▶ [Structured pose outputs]
--------------------------------------------------

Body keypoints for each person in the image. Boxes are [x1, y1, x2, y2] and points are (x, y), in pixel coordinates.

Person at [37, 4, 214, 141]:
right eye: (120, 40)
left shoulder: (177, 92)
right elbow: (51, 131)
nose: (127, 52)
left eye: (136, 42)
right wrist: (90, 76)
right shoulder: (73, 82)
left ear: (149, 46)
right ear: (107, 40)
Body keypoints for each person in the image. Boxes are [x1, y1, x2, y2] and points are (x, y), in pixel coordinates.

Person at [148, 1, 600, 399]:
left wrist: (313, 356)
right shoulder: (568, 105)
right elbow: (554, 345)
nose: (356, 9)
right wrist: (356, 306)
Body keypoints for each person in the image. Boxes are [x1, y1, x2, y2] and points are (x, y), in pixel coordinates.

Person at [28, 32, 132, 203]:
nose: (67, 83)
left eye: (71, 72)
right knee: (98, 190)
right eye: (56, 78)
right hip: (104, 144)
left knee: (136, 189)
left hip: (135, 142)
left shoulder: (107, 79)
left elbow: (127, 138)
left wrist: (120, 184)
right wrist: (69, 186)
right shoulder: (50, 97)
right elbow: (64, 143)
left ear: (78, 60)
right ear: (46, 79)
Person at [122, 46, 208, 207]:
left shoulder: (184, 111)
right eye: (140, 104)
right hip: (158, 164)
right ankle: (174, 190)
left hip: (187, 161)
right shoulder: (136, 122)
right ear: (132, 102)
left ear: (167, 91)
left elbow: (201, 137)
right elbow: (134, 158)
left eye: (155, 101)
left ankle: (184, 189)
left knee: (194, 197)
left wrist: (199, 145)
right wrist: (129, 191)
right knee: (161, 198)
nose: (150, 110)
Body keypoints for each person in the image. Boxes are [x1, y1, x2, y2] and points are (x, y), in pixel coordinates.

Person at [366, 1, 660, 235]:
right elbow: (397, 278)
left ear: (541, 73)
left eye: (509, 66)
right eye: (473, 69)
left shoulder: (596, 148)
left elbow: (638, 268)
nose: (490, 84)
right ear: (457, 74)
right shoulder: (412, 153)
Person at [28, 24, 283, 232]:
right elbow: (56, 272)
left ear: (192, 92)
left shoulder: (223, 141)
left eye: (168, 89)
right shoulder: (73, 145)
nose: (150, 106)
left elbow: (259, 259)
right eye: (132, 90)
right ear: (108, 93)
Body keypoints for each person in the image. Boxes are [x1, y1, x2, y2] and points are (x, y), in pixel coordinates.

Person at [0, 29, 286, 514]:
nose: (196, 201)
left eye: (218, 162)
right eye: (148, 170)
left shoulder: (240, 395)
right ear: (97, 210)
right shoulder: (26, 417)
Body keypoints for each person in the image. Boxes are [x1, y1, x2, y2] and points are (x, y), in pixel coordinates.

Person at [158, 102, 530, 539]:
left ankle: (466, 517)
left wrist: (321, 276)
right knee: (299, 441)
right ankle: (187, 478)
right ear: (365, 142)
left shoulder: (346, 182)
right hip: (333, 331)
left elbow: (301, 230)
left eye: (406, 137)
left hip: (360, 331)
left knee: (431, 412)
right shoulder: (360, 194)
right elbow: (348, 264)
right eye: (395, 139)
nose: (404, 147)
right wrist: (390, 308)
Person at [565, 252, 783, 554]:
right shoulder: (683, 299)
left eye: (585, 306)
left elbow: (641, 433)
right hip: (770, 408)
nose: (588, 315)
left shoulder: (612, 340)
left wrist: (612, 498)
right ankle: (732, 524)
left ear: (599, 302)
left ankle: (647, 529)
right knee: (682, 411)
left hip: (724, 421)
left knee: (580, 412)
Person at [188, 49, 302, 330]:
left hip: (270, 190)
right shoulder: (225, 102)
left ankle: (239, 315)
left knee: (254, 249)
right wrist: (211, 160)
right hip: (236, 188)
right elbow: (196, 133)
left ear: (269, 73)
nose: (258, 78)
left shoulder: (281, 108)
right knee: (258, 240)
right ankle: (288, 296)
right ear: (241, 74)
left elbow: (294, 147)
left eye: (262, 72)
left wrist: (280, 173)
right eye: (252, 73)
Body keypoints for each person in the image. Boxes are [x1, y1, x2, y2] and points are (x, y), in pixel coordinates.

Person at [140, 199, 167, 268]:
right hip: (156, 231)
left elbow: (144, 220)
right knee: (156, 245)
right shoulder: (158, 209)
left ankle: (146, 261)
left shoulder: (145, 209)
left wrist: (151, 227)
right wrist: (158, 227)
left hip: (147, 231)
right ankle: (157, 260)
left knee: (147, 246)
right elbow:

--------------------------------------------------

▶ [Your task] Write out the data once more, word for word.

▶ [Written solution]
Body keypoints for each person in the image. Boxes are [x1, y1, x2, y2] and points are (x, y), in pixel coordinates.

Person at [37, 4, 214, 141]:
right eye: (120, 40)
left shoulder: (177, 92)
right elbow: (51, 131)
nose: (127, 52)
left eye: (136, 42)
right wrist: (90, 76)
right shoulder: (73, 82)
left ear: (149, 46)
right ear: (107, 40)
Body keypoints for each person in the image. Boxes are [x1, y1, x2, y2] and points are (x, y), in pixel coordinates.

Person at [148, 1, 600, 399]:
left wrist: (313, 356)
right shoulder: (568, 105)
right elbow: (554, 345)
nose: (356, 9)
right wrist: (356, 306)
Body keypoints for each person in the image. Boxes are [x1, y1, x2, y2] and points are (x, y), in pixel coordinates.

Person at [28, 32, 132, 203]:
nose: (67, 83)
left eye: (71, 72)
right knee: (98, 190)
right eye: (56, 78)
right hip: (104, 144)
left knee: (136, 189)
left hip: (135, 142)
left shoulder: (107, 79)
left elbow: (127, 138)
left wrist: (120, 184)
right wrist: (69, 186)
right shoulder: (50, 97)
right elbow: (64, 143)
left ear: (78, 60)
right ear: (46, 79)
Person at [122, 46, 208, 207]:
left shoulder: (184, 111)
right eye: (140, 104)
right hip: (158, 164)
right ankle: (174, 190)
left hip: (187, 161)
right shoulder: (136, 122)
right ear: (132, 102)
left ear: (167, 91)
left elbow: (201, 137)
right elbow: (134, 158)
left eye: (155, 101)
left ankle: (184, 189)
left knee: (194, 197)
left wrist: (199, 145)
right wrist: (129, 191)
right knee: (161, 198)
nose: (150, 110)
Body keypoints for each person in the image. Boxes are [x1, y1, x2, y2] and points are (x, y), in pixel coordinates.

Person at [366, 1, 660, 235]:
right elbow: (397, 278)
left ear: (541, 73)
left eye: (509, 66)
right eye: (473, 69)
left shoulder: (596, 148)
left elbow: (638, 268)
nose: (490, 84)
right ear: (457, 74)
right shoulder: (412, 153)
Person at [28, 24, 283, 232]:
right elbow: (56, 272)
left ear: (192, 92)
left shoulder: (223, 141)
left eye: (168, 89)
right shoulder: (73, 145)
nose: (150, 106)
left elbow: (259, 259)
right eye: (132, 90)
right ear: (108, 93)
Body keypoints for each person in the image. Boxes are [x1, y1, x2, y2] and points are (x, y), in pixel coordinates.

Person at [0, 29, 286, 514]:
nose: (196, 201)
left eye: (218, 162)
right eye: (148, 170)
left shoulder: (240, 395)
right ear: (97, 210)
right shoulder: (26, 417)
Body keypoints for each person in the image. Boxes are [x1, y1, x2, y2] and points are (x, y), in pixel coordinates.

Person at [158, 102, 530, 539]:
left ankle: (466, 517)
left wrist: (321, 276)
right knee: (299, 441)
right ankle: (187, 478)
right ear: (365, 142)
left shoulder: (346, 182)
right hip: (333, 331)
left elbow: (301, 230)
left eye: (406, 137)
left hip: (360, 331)
left knee: (431, 412)
right shoulder: (360, 194)
right elbow: (348, 264)
right eye: (395, 139)
nose: (404, 147)
right wrist: (390, 308)
Person at [565, 252, 783, 554]:
right shoulder: (683, 299)
left eye: (585, 306)
left elbow: (641, 433)
right hip: (770, 408)
nose: (588, 315)
left shoulder: (612, 340)
left wrist: (612, 498)
right ankle: (732, 524)
left ear: (599, 302)
left ankle: (647, 529)
right knee: (682, 411)
left hip: (724, 421)
left knee: (580, 412)
Person at [188, 49, 302, 330]:
left hip: (270, 190)
right shoulder: (225, 102)
left ankle: (239, 315)
left knee: (254, 249)
right wrist: (211, 160)
right hip: (236, 188)
right elbow: (196, 133)
left ear: (269, 73)
nose: (258, 78)
left shoulder: (281, 108)
right knee: (258, 240)
right ankle: (288, 296)
right ear: (241, 74)
left elbow: (294, 147)
left eye: (262, 72)
left wrist: (280, 173)
right eye: (252, 73)
Body keypoints for each person in the image. Boxes are [x1, y1, x2, y2] and points are (x, y), in pixel coordinates.

Person at [140, 199, 167, 268]:
right hip: (156, 231)
left elbow: (144, 220)
right knee: (156, 245)
right shoulder: (158, 209)
left ankle: (146, 261)
left shoulder: (145, 209)
left wrist: (151, 227)
right wrist: (158, 227)
left hip: (147, 231)
right ankle: (157, 260)
left knee: (147, 246)
right elbow:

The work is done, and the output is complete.